RECORDED DATA:

----------------

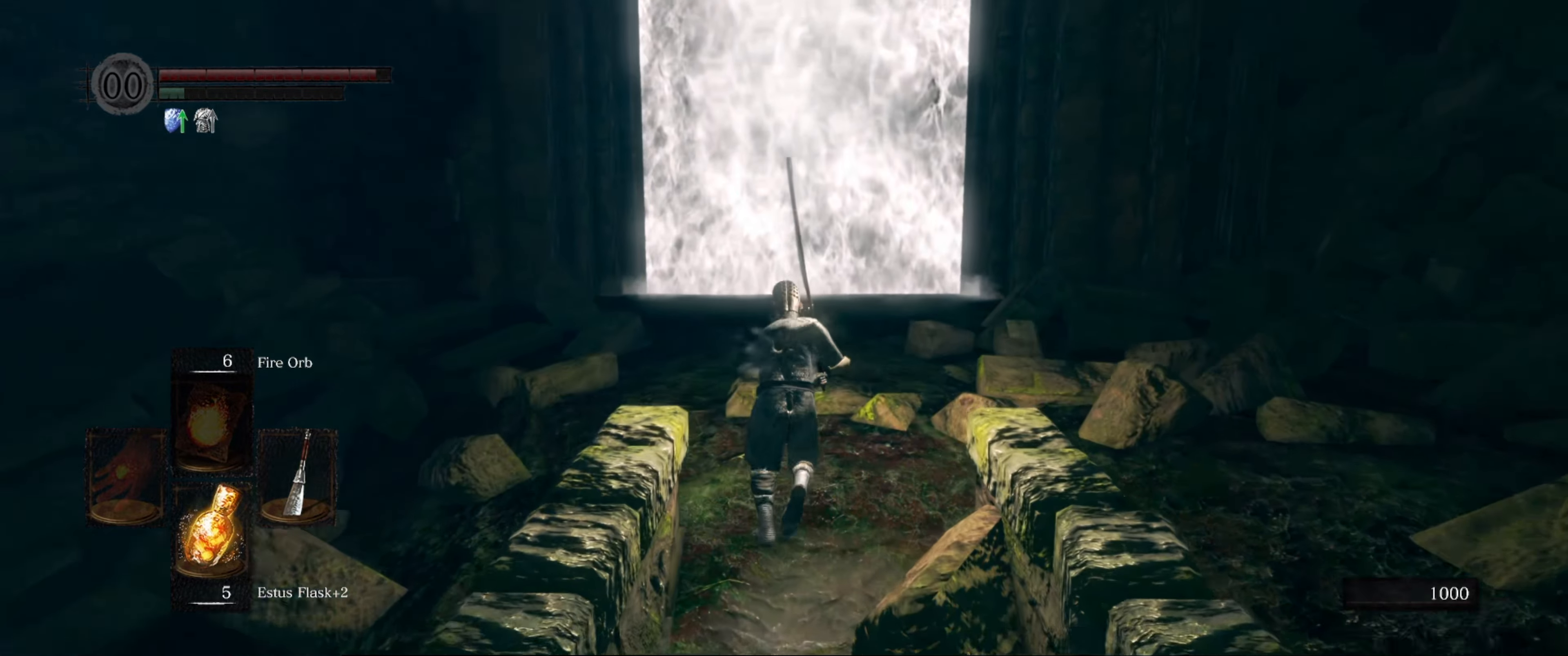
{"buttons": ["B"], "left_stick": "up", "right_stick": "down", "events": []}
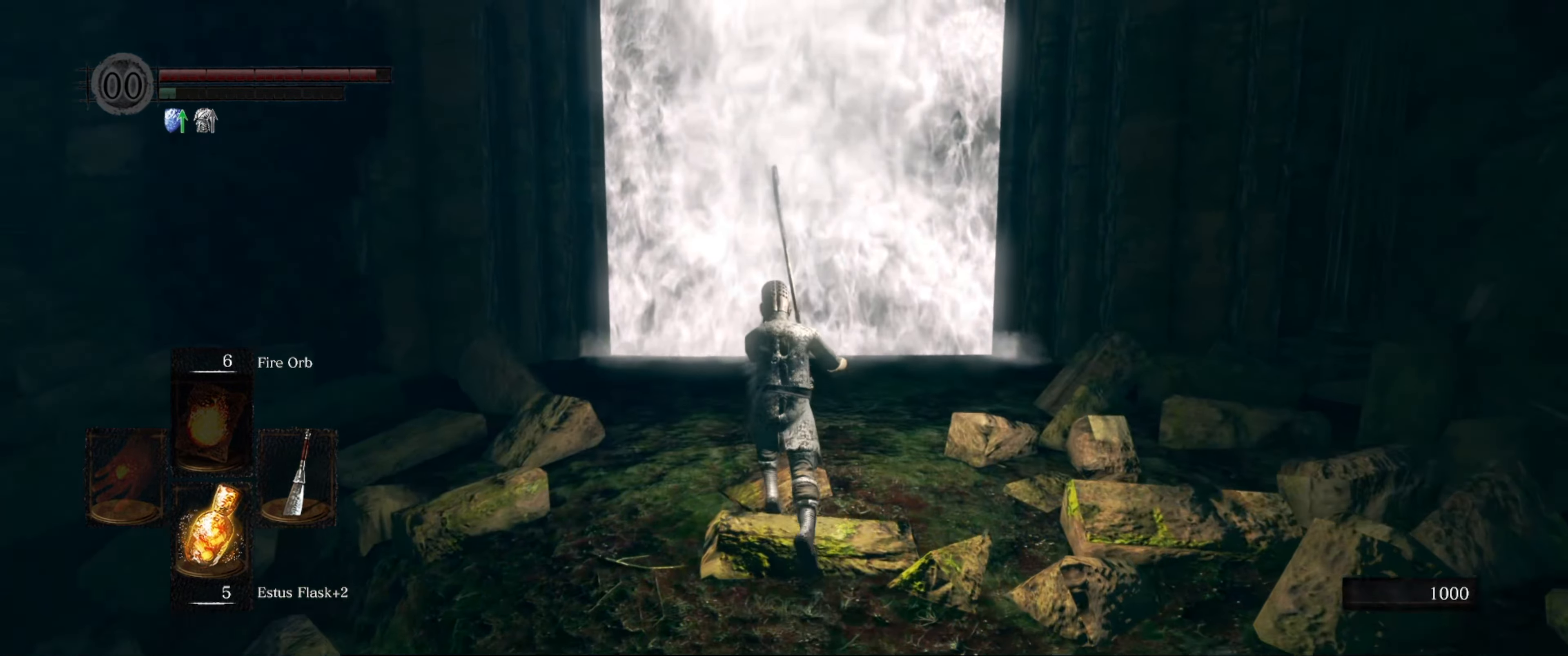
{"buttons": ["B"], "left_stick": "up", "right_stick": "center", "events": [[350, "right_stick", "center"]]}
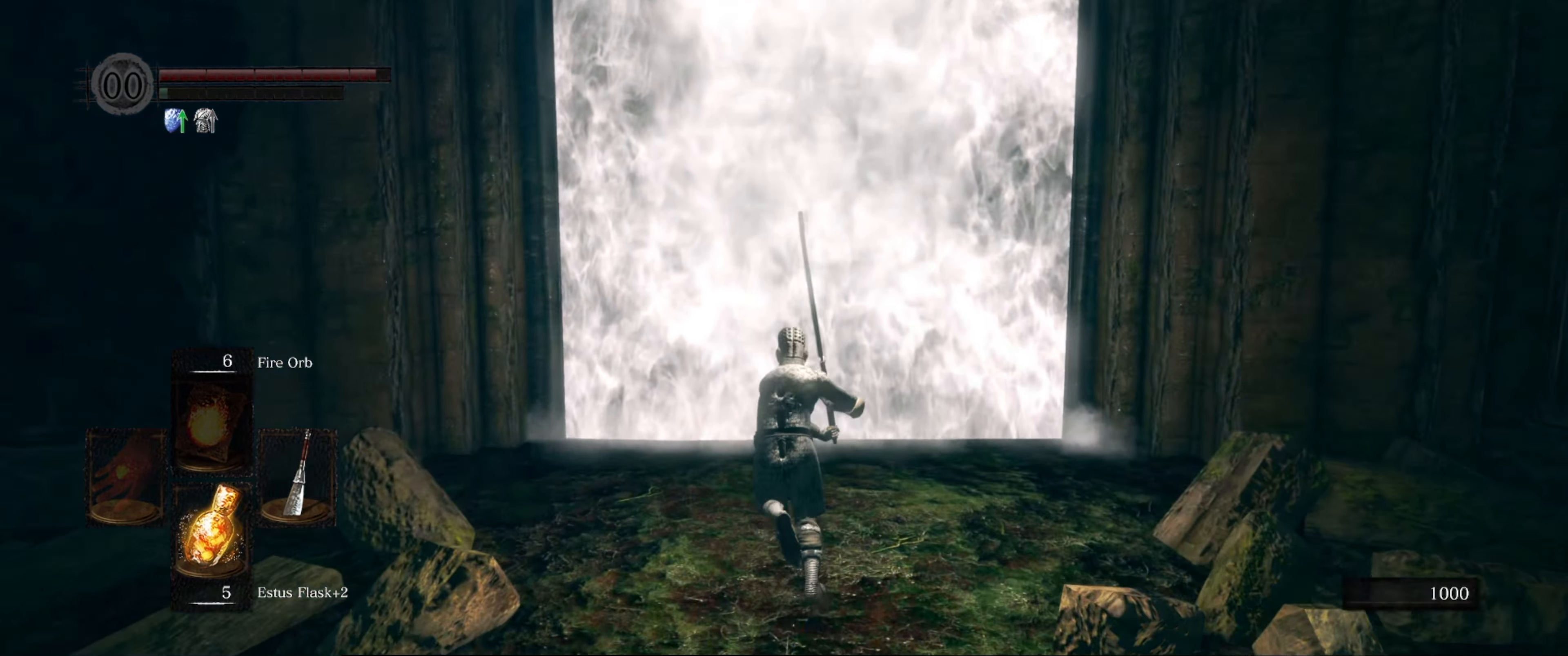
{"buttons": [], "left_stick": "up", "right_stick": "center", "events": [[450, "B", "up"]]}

----------------

PROBLEM DETAILS: Where the material above includes pictures, omit them and retype everything else exactly.

EXERCISE ANSWER:
{"buttons": ["B"], "left_stick": "up", "right_stick": "down", "events": []}
{"buttons": ["B"], "left_stick": "up", "right_stick": "center", "events": [[350, "right_stick", "center"]]}
{"buttons": [], "left_stick": "up", "right_stick": "center", "events": [[450, "B", "up"]]}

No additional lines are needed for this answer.